(Text under study)
Segment Open

Ministers are confident a raft of measures will help tackle potentially lethal hospital infections.
Hand washing is thought to be the best way to tackle MRSA
The infection strategy for England includes more infection control nurses, patient screening, deep cleaning and campaign to cut antibiotic use.
However much has been announced already, and experts said there was a long fight ahead to beat the bugs.
MRSA and Clostridium difficile rates are now both falling, but still cause thousands of deaths a year.
The strategy pulls together a raft of initiatives which the government has been introducing in recent months, as well as some new schemes.
WHAT ARE THE HOSPITAL BUGS?
When the subject of hospital infections crops up it is usually in reference to two - C. difficile and the so-called superbug, MRSA
MRSA is a potentially lethal bacterium that causes infections in humans. It is difficult to combat because it has developed a resistance to certain antibiotics
C. difficile is nearly 10 times more common than MRSA, although it is less deadly
It is a bacterium found in the gut of some adults and most children
C. difficile rarely causes problems, but certain antibiotics can disturb the normal balance, allowing the bug to thrive and causing severe diarrhoea and bowel inflammation
Ministers said by 2011 there would be an extra £270m a year available for infection control - although that is from an NHS budget which is growing by more than £5bn a year in the next three years.
NHS trusts will be able to use this money to appoint specialist nurses to combat infections and phase in MRSA screening from 2009.
Local health bosses and regulators will also be able to fine hospitals that are not doing enough to meet C. difficile targets.
And this is to be coupled with a nationwide campaign starting in February about the risk of antibiotic-resistant infections from the overuse of antibiotics.
Ministers also said that a month after the start of the campaign, hospitals should have finished the deep clean programme which was announced last year.
Health Secretary Alan Johnson praised the NHS for achieving what was considered impossible in the 1990s - overseeing a fall in MRSA rates.

Segment Closed

(Extracted entries)
Segment Open

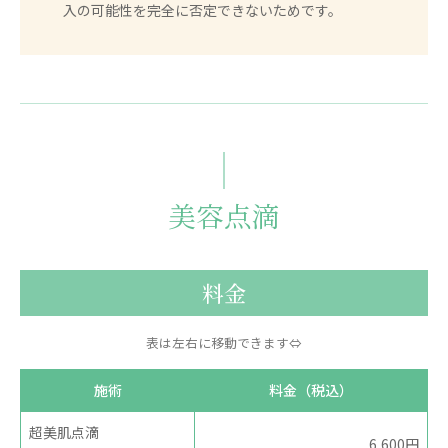
入の可能性を完全に否定できないためです。
美容点滴
料金
表は左右に移動できます⇔
施術
料金（税込）
超美肌点滴
6,600円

Segment Closed

(Study questions)
1) According to the text on hospital infections, how much more common is C. difficile than MRSA?
2) Continue the text on hospital infections from where it stops.

(Results)
1) Nearly 10 times more common.

2)
Latest figures from the Health Protection Agency show that MRSA cases fell by 10% in the most recent three-month period - continuing a downward trend which started in September 2006.
The figures also showed C. difficile had fallen for the first time, with new cases down 7%.
Mr Johnson said there was "still more work to be done" but the government was confident it could continue to curb the threat from both MRSA and C. difficile.
He added: "Patients have my assurance that the government will not take its foot off the pedal."
He also insisted the government was on track to hit its target to halve MRSA rates by the end of March 2008. It has been widely assumed this goal will be missed.
Leading microbiologist Professor Hugh Pennington, from Aberdeen University, said: "The measures being taken will all help, but one of the key things, especially for the screening, is that we have isolation wards available for infected patients.
"I don't think there is enough capacity for this at the moment and even though the rates look like they are coming down, there is still a long way to go.
"I think it will take another five years before we get our rates down to the best of the other European countries."
Stephen Rowling, a senior nurse at University College Hospital in London, is involved in a nationwide initiative to improve infection control in hospitals.
He told BBC Five Live that medical staff were only getting disinfection procedures right half the time.
"We've rolled this out in a number of hospitals now and the first stage of doing that is auditing wards and hospitals to see how good their practice is - and very typically practice is usually around 50% good and 50% not so good and our job is to improve the 50%," he said.
Jo Webber, from the NHS Confederation, which represents all trusts and hospitals, stressed different measures were required for different bugs.
For instance, alcohol rubs were effective against MRSA, but soap and water was the best way to reduce the threat of C. difficile.
Shadow health secretary Andrew Lansley agreed isolation facilities were key, and said all the government had provided was "years of broken promises".
Liberal Democrat health spokesman Norman Lamb said: "Delivery on these promises will be key. Will the money actually be used for anti-infection measures, such as recruitment of new staff?"